* TASK
Please extract and repeat the following lines of the data exactly, everything from the line containing "Kontakt und Termine" down to the line containing "Ihre Experten für Orthopädie", both included, and nothing else.

* DATA
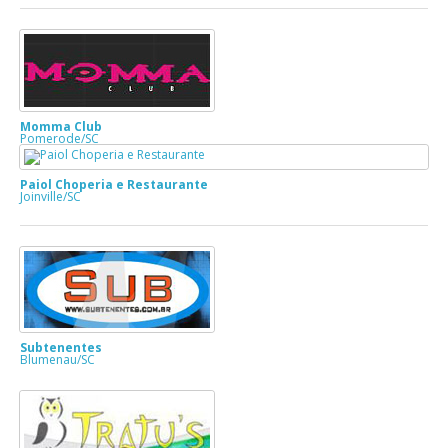
Momma Club
Pomerode/SC
Paiol Choperia e Restaurante
Joinville/SC
Subtenentes
Blumenau/SC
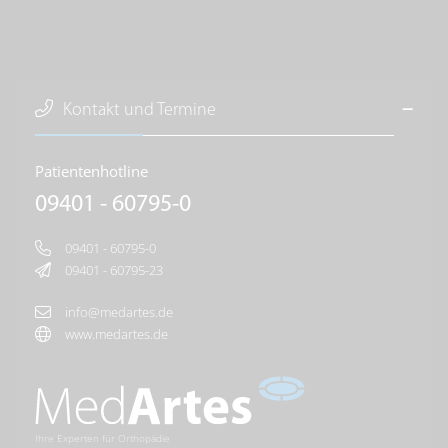
Kontakt und Termine
Patientenhotline
09401 - 60795-0
09401 - 60795-0
09401 - 60795-23
info@medartes.de
www.medartes.de
Ihre Experten für Orthopädie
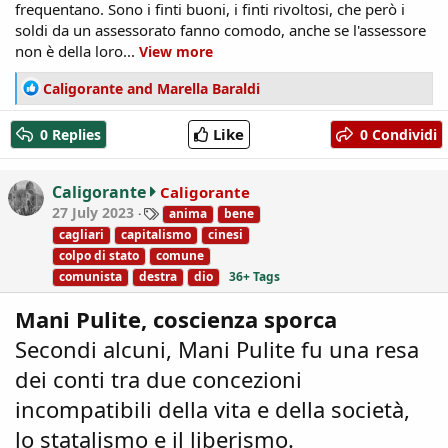
frequentano. Sono i finti buoni, i finti rivoltosi, che però i
soldi da un assessorato fanno comodo, anche se l'assessore
non è della loro...
View more
R
Caligorante
and
Marella Baraldi
e
a
Like
0 Replies
0 Condividi
c
t
i
Caligorante
Caligorante
o
T
27 July 2023
anima
bene
n
a
cagliari
capitalismo
cinesi
s
g
colpo di stato
comune
:
s
comunista
destra
dio
36+ Tags
Mani Pulite, coscienza sporca
Secondi alcuni, Mani Pulite fu una resa
dei conti tra due concezioni
incompatibili della vita e della società,
lo statalismo e il liberismo.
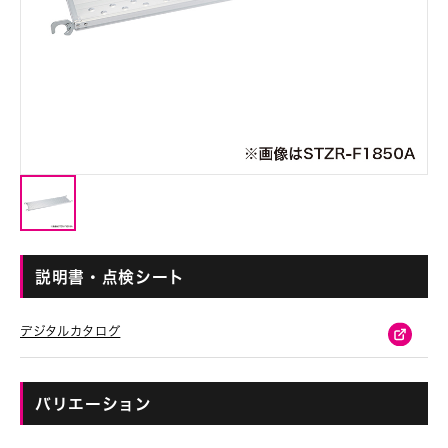
説明書・点検シート
デジタルカタログ
バリエーション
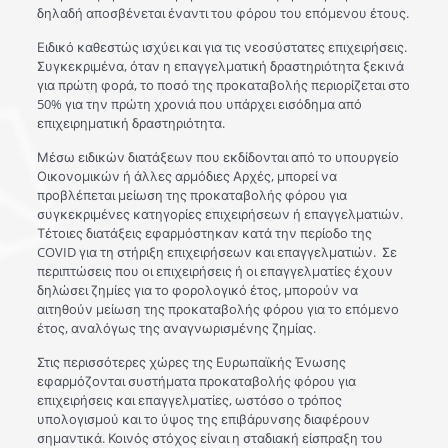
δηλαδή αποσβένεται έναντι του φόρου του επόμενου έτους.
Ειδικό καθεστώς ισχύει και για τις νεοσύστατες επιχειρήσεις.
Συγκεκριμένα, όταν η επαγγελματική δραστηριότητα ξεκινά
για πρώτη φορά, το ποσό της προκαταβολής περιορίζεται στο
50% για την πρώτη χρονιά που υπάρχει εισόδημα από
επιχειρηματική δραστηριότητα.
Μέσω ειδικών διατάξεων που εκδίδονται από το υπουργείο
Οικονομικών ή άλλες αρμόδιες Αρχές, μπορεί να
προβλέπεται μείωση της προκαταβολής φόρου για
συγκεκριμένες κατηγορίες επιχειρήσεων ή επαγγελματιών.
Τέτοιες διατάξεις εφαρμόστηκαν κατά την περίοδο της
COVID για τη στήριξη επιχειρήσεων και επαγγελματιών. Σε
περιπτώσεις που οι επιχειρήσεις ή οι επαγγελματίες έχουν
δηλώσει ζημίες για το φορολογικό έτος, μπορούν να
αιτηθούν μείωση της προκαταβολής φόρου για το επόμενο
έτος, αναλόγως της αναγνωρισμένης ζημίας.
Στις περισσότερες χώρες της Ευρωπαϊκής Ένωσης
εφαρμόζονται συστήματα προκαταβολής φόρου για
επιχειρήσεις και επαγγελματίες, ωστόσο ο τρόπος
υπολογισμού και το ύψος της επιβάρυνσης διαφέρουν
σημαντικά. Κοινός στόχος είναι η σταδιακή είσπραξη του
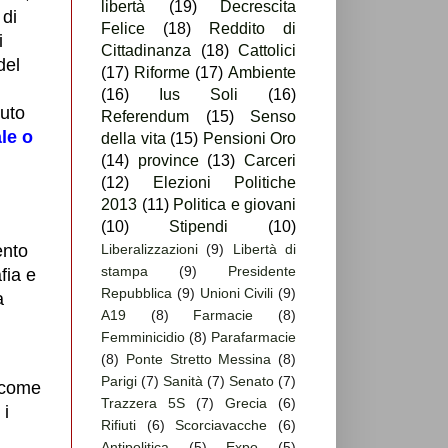
libertà
(19)
Decrescita
 di
Felice
(18)
Reddito di
i
Cittadinanza
(18)
Cattolici
del
(17)
Riforme
(17)
Ambiente
(16)
Ius Soli
(16)
puto
Referendum
(15)
Senso
le o
della vita
(15)
Pensioni Oro
(14)
province
(13)
Carceri
(12)
Elezioni Politiche
2013
(11)
Politica e giovani
(10)
Stipendi
(10)
ento
Liberalizzazioni
(9)
Libertà di
stampa
(9)
Presidente
fia e
Repubblica
(9)
Unioni Civili
(9)
a
A19
(8)
Farmacie
(8)
Femminicidio
(8)
Parafarmacie
(8)
Ponte Stretto Messina
(8)
Parigi
(7)
Sanità
(7)
Senato
(7)
o come
Trazzera 5S
(7)
Grecia
(6)
 i
Rifiuti
(6)
Scorciavacche
(6)
Antipolitica
(5)
Expo
(5)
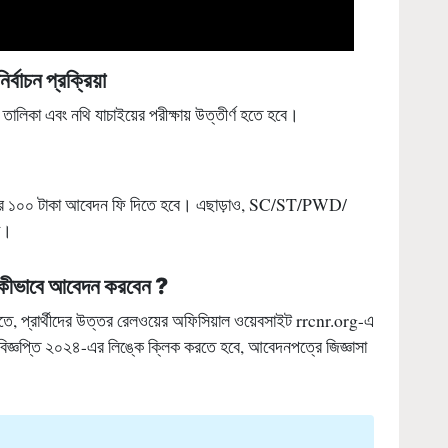
র্বাচন প্রক্রিয়া
েধা তালিকা এবং নথি যাচাইয়ের পরীক্ষায় উত্তীর্ণ হতে হবে।
ার্থীদের ১০০ টাকা আবেদন ফি দিতে হবে। এছাড়াও, SC/ST/PWD/
া।
 কীভাবে আবেদন করবেন
?
, প্রার্থীদের উত্তর রেলওয়ের অফিসিয়াল ওয়েবসাইট rrcnr.org-এ
 বিজ্ঞপ্তি ২০২৪-এর লিঙ্কে ক্লিক করতে হবে, আবেদনপত্রে জিজ্ঞাসা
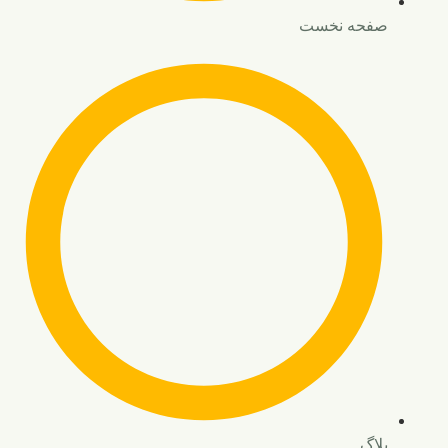
صفحه نخست
بلاگ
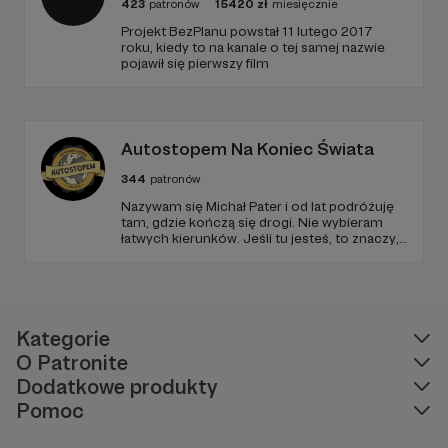
423
patronów
15420
zł
miesięcznie
Projekt BezPlanu powstał 11 lutego 2017
roku, kiedy to na kanale o tej samej nazwie
pojawił się pierwszy film
Autostopem Na Koniec Świata
344
patronów
Nazywam się Michał Pater i od lat podróżuję
tam, gdzie kończą się drogi. Nie wybieram
łatwych kierunków. Jeśli tu jesteś, to znaczy,
że szukasz czegoś więcej niż zwykłych
podróży.
Kategorie
O Patronite
Dodatkowe produkty
Pomoc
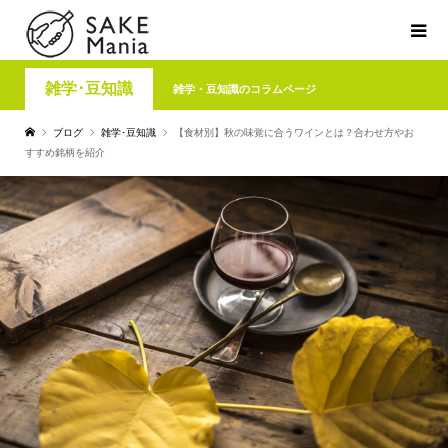
雑学･豆知識
雑学・豆知識のコラムページ
ブログ
雑学･豆知識
【食材別】秋の味覚に合うワインとは？合わせ方やお
すすめ銘柄を紹介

* ANSWER FOR THE TASK
Kontakt und Termine
Patientenhotline
09401 - 60795-0
09401 - 60795-0
09401 - 60795-23
info@medartes.de
www.medartes.de
Ihre Experten für Orthopädie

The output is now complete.